- Born: Michael Anthony Vitar December 21, 1978 (age 47) Los Angeles, California, U.S.
- Occupation: Actor (1990–1997)
- Years active: 1992–1997

= Mike Vitar =

American actor (born 1978)

Michael Anthony Vitar (born December 21, 1978) is an American former actor who appeared as Benjamin Franklin "Benny the Jet" Rodriguez in The Sandlot (1993) and Luis Mendoza in the final two Mighty Ducks films. He started acting as a teenager when a casting manager spotted him in line for a ride at a school carnival. Vitar retired from acting after 1997.

==Filmography==
- Diplomatic Immunity (1991/I) – Arturo
- Brooklyn Bridge (1 episode, 1991) – Anthony Gambuzza
- Sunset Grill (1993) – Luis
- The Sandlot (1993) – Benjamin Franklin "Benny the Jet" Rodriguez
- D2: The Mighty Ducks (1994) – Luis Mendoza
- NYPD Blue (1996) – Teenager
- D3: The Mighty Ducks (1996) – Luis Mendoza
- Chicago Hope (1 episode, 1997) – Carlos Lunes
- The Sandlot 2 (2005) - Benjamin Franklin "Benny the Jet" Rodriguez, Flashback scene

==Personal life==
Vitar has two older siblings. His older brother, Pablo, played the older version of his character, Benny, in The Sandlot, after which he joined the Los Angeles Police Department in 1996. Pablo died of colon cancer on January 29, 2008. Vitar also has an older sister, Elizabeth.

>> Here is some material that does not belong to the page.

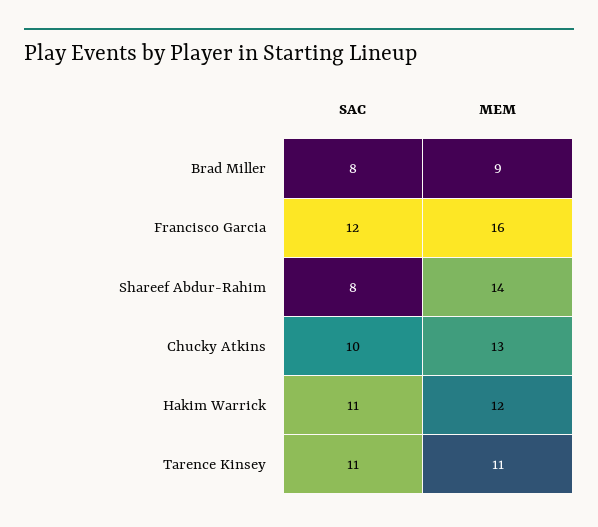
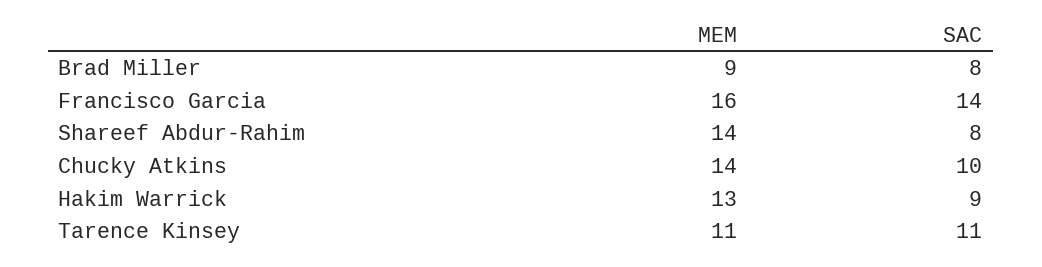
SAC, Francisco Garcia: 12 -> 14
MEM, Chucky Atkins: 13 -> 14
SAC, Hakim Warrick: 11 -> 9
MEM, Hakim Warrick: 12 -> 13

Vitar attended St. Francis High School in La Cañada, California, from which he graduated in 1997. Starting in 1996, Vitar worked for Gerber Ambulance in Torrance as an EMT, from which he moved into his career as a firefighter. Since 2002, Vitar has been a firefighter for the Los Angeles Fire Department. He currently resides in Los Angeles.

=== Legal troubles ===
On Halloween, October 31, 2015, Vitar and two other firefighters confronted 22-year-old Samuel Chang, who was handing out candy in their neighborhood to trick-or-treaters. They wrongly accused him of handing out drug-laced candy, and then chased Chang, until catching him and pinning him to the ground. Vitar and another firefighter helped pin Chang to the ground, while another held him in a chokehold until Chang fell unconscious. They performed CPR until paramedics arrived, and Chang was hospitalized for weeks. Vitar and the others were charged with felony assault. Against the will of the Chang family, Vitar was allowed to plead no contest to a reduced charge of misdemeanor battery and was suspended without pay for six months. He has since returned to full duty.